----- DATA TO USE -----

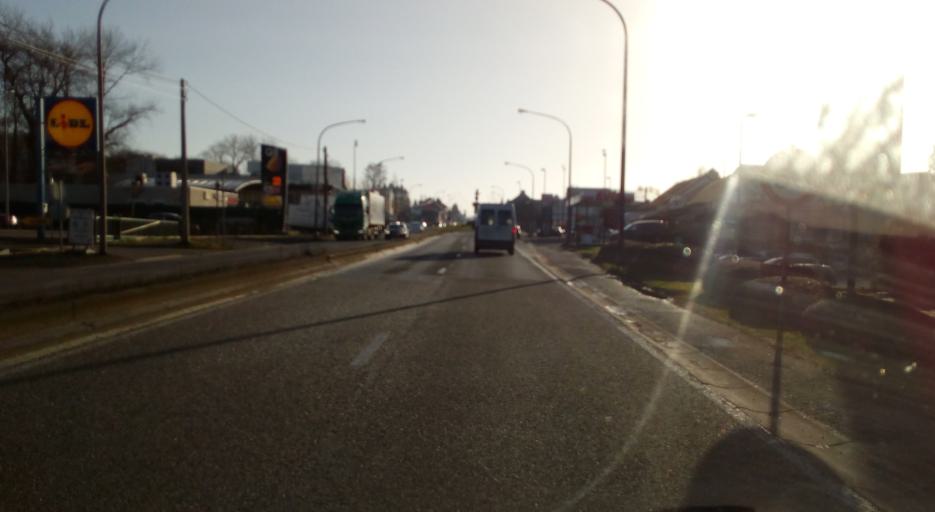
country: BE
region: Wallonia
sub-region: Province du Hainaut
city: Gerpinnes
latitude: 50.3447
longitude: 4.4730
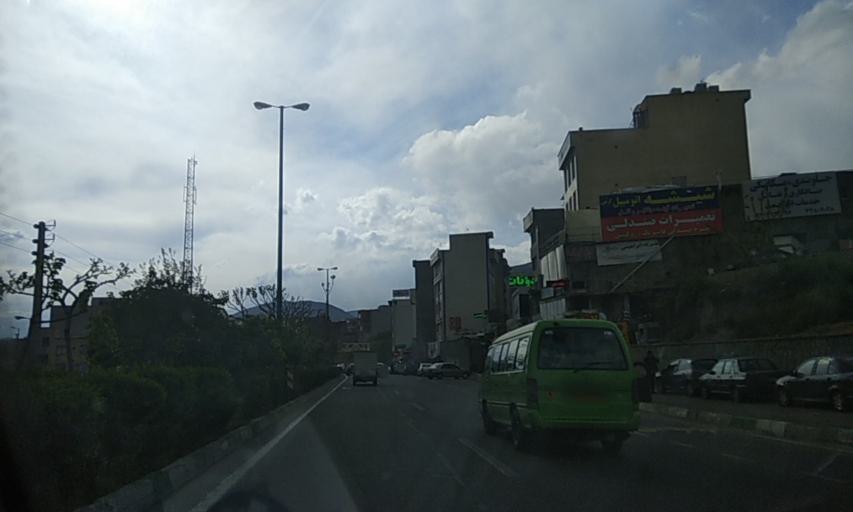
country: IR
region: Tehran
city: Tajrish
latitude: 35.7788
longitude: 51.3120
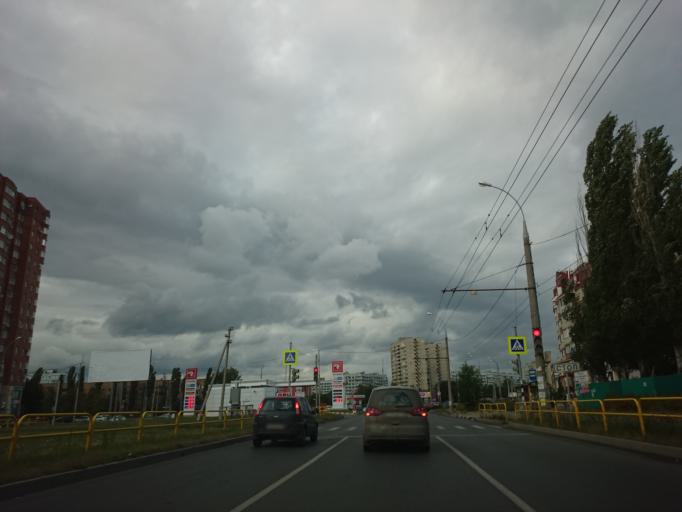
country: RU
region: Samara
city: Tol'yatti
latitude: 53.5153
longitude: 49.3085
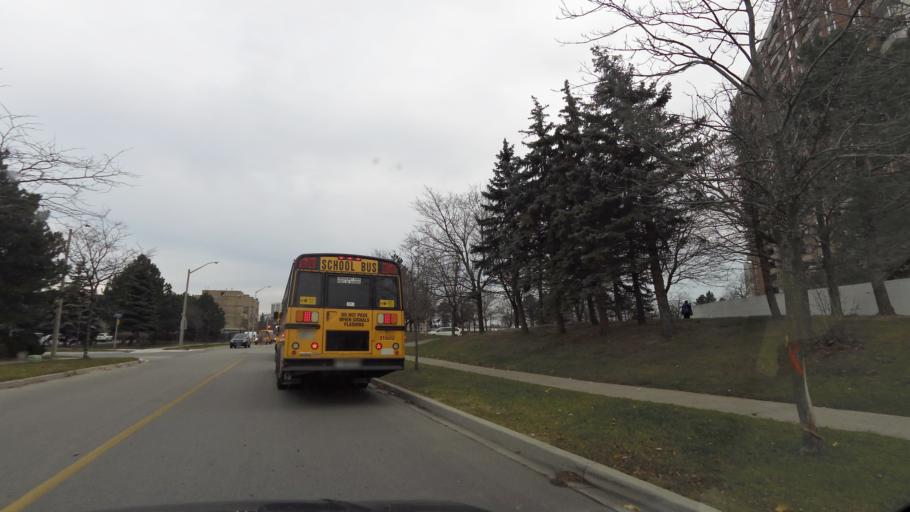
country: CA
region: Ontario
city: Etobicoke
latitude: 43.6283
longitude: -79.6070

-----
----- DATA TO USE -----

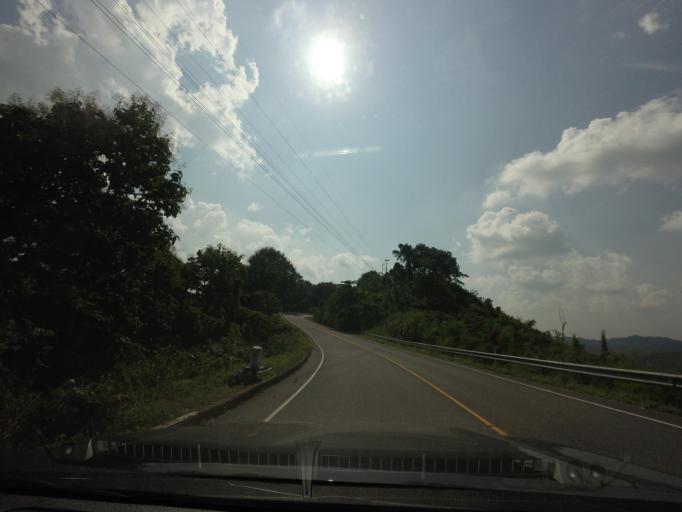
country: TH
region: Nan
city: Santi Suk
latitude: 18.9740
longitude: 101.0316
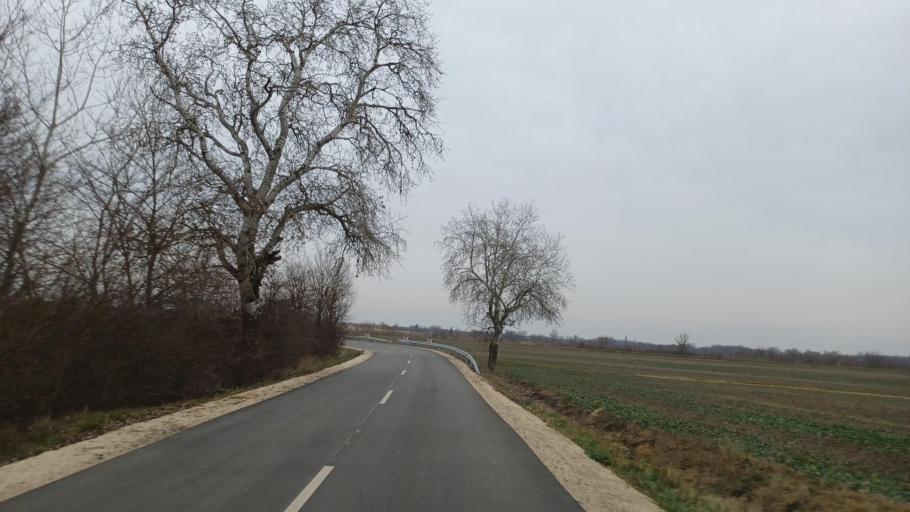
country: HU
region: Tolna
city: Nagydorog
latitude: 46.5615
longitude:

-----

Copy the listing above again, from the line with "region: Tehran" to the line with "latitude: 43.6283", including both of those lines, and leave out the pictures.

region: Tehran
city: Tajrish
latitude: 35.7788
longitude: 51.3120
country: RU
region: Samara
city: Tol'yatti
latitude: 53.5153
longitude: 49.3085
country: CA
region: Ontario
city: Etobicoke
latitude: 43.6283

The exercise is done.